Classification report for data with several transformation
Classification report for data with inverted background
Surprisingly, the SNN performed better than VGG, and that could be for many reasons. Using Pillow to modify the data and then use it in VGG model which already had a Keras data image generator which takes the date and transforms it again and adds noise to it. And this second transformation may cause VGG to be confused. For the CNN, it seems that classify almost every image to be Japanese, and maybe after rotating Arabic and English data, it becomes similar to Japanese data which made CNN get confused.
In addition to being inexpensive and easy to work on, Been able to run the project on RPi will help in including it with other interesting RPi projects. And that was part of the reasons why. So the project could be integrated into many other applications,e.g., google image translator.

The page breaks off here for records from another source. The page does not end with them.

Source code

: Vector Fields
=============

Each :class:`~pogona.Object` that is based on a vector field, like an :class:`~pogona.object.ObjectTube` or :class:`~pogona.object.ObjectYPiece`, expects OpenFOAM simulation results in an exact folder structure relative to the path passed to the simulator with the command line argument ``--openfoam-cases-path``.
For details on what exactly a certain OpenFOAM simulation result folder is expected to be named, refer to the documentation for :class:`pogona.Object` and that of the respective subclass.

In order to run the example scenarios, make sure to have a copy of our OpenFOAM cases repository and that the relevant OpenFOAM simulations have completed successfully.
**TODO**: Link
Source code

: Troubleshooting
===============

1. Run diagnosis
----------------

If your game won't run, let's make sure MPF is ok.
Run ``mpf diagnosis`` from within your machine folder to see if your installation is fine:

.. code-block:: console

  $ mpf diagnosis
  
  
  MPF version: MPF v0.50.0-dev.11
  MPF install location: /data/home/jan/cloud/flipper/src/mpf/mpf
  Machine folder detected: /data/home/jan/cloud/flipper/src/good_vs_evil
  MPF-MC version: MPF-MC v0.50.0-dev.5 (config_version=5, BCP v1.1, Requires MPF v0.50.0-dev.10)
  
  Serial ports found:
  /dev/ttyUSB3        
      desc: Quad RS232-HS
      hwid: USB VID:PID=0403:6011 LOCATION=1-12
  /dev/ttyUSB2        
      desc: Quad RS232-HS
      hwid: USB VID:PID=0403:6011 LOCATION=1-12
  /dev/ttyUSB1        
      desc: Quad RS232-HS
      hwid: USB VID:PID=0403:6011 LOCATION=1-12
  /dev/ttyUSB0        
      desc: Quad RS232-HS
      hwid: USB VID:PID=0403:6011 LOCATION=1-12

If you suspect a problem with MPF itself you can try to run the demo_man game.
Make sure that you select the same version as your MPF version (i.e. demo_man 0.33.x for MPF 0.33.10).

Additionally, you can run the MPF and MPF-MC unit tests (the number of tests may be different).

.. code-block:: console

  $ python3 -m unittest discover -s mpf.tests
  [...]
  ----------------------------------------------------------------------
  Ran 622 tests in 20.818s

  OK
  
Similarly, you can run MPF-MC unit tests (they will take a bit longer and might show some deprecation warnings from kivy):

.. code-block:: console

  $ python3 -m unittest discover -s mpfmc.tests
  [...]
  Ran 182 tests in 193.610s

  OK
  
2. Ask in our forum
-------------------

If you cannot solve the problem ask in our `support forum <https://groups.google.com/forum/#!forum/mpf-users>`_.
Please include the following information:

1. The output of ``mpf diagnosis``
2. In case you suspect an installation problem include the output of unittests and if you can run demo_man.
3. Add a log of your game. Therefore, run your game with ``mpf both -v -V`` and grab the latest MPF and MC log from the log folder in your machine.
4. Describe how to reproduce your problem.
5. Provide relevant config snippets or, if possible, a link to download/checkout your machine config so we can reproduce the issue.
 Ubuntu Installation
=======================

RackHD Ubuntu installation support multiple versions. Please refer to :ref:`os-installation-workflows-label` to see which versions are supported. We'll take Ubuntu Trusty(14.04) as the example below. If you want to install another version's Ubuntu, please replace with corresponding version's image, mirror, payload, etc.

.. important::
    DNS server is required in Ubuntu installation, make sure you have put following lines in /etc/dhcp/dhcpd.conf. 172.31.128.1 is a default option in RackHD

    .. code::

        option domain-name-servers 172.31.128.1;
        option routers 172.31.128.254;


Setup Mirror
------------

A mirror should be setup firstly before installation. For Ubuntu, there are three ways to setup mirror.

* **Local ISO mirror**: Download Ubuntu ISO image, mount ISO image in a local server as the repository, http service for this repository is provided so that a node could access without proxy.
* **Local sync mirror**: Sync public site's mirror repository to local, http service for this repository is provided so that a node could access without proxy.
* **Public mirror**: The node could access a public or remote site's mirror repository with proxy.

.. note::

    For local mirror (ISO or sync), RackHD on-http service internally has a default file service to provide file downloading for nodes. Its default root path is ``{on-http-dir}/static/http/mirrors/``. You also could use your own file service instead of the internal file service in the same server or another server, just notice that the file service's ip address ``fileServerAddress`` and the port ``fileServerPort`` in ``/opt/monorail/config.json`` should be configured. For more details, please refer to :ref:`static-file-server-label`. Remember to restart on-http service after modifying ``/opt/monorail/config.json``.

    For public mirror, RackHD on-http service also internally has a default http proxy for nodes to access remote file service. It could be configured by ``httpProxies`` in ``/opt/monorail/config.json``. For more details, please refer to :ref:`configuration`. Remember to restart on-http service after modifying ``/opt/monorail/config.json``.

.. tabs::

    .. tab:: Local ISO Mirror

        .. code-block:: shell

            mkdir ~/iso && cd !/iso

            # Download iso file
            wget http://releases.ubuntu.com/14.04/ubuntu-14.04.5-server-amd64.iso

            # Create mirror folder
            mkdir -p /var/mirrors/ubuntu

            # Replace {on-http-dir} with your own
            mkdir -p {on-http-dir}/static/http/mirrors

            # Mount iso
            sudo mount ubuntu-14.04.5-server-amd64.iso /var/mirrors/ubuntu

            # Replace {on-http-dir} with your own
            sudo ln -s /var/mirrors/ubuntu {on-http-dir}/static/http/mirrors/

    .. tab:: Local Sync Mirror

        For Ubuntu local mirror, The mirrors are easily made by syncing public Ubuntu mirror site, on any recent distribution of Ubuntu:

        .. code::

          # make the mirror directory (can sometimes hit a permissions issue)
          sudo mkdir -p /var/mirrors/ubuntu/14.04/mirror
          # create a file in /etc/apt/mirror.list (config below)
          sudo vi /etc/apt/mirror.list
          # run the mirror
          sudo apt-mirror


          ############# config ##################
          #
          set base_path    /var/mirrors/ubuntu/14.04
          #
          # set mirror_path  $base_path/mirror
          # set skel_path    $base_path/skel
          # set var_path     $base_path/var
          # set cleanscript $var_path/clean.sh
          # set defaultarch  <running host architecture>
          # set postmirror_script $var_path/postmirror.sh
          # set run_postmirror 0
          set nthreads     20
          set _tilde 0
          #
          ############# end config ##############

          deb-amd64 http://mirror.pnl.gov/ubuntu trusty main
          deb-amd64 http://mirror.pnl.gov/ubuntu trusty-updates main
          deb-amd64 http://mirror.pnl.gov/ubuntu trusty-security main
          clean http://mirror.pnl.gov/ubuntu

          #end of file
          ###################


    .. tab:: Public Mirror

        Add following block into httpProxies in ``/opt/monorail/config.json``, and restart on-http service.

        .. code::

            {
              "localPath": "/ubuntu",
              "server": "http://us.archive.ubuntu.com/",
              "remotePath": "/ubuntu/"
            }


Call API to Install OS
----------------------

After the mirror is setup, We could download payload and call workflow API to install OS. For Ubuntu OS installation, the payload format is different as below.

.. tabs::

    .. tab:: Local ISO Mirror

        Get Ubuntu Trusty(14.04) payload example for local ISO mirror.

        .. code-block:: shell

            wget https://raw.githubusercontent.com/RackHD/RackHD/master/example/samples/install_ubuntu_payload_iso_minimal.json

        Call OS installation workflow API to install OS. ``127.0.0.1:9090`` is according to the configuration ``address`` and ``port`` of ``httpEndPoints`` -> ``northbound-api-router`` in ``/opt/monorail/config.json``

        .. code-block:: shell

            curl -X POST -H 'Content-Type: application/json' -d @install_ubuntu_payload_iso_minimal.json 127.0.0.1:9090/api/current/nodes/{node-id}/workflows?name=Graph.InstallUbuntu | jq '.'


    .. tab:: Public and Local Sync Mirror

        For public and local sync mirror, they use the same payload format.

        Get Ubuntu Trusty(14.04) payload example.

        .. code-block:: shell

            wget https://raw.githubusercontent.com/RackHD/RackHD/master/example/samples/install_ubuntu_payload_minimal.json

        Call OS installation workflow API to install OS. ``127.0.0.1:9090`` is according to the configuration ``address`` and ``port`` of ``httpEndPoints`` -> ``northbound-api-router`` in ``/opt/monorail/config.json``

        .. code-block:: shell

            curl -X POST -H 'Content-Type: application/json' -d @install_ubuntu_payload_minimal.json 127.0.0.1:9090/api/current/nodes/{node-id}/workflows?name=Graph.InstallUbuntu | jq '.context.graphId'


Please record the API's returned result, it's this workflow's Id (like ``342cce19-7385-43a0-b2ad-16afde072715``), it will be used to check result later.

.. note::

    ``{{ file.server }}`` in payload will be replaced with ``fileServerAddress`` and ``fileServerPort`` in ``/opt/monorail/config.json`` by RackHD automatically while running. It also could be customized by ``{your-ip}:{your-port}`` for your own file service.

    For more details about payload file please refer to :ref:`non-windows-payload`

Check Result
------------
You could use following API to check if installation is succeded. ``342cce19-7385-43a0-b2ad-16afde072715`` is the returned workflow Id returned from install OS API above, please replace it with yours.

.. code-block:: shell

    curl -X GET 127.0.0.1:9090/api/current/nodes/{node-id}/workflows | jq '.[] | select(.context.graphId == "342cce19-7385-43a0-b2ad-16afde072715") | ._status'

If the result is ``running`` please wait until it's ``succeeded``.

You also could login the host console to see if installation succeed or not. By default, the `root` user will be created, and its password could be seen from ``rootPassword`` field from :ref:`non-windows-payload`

It seems that no one did this project before, the method of classifying different languages font recognition (DLFR) as an object and not extracting the text from the image. Overall, this project could be beneficial for others who want to integrate it into their applications and try different or improve current methods. The DLFR project focused on using two models in deep learning, simple neural networks, and convolutional neural networks. Moreover, the project's dataset was self-created with approximately 2100 images per language. There were three different ways to build the datasets. The first method used completely random pictures with a different font, position, and background. The second and the third methods were random lists of words taken randomly from articles and news. The best dataset performance was both the second and the third datasets. To improve the datasets farther, it must represent all the languages alphabet and character which needs a lot of work to accomplish. In the future, we could use a region based convolutional neural networks for instance segmentation (R-CNN) model. R-CNN will mask each alphabet for different languages with its classification which will lead to better prediction.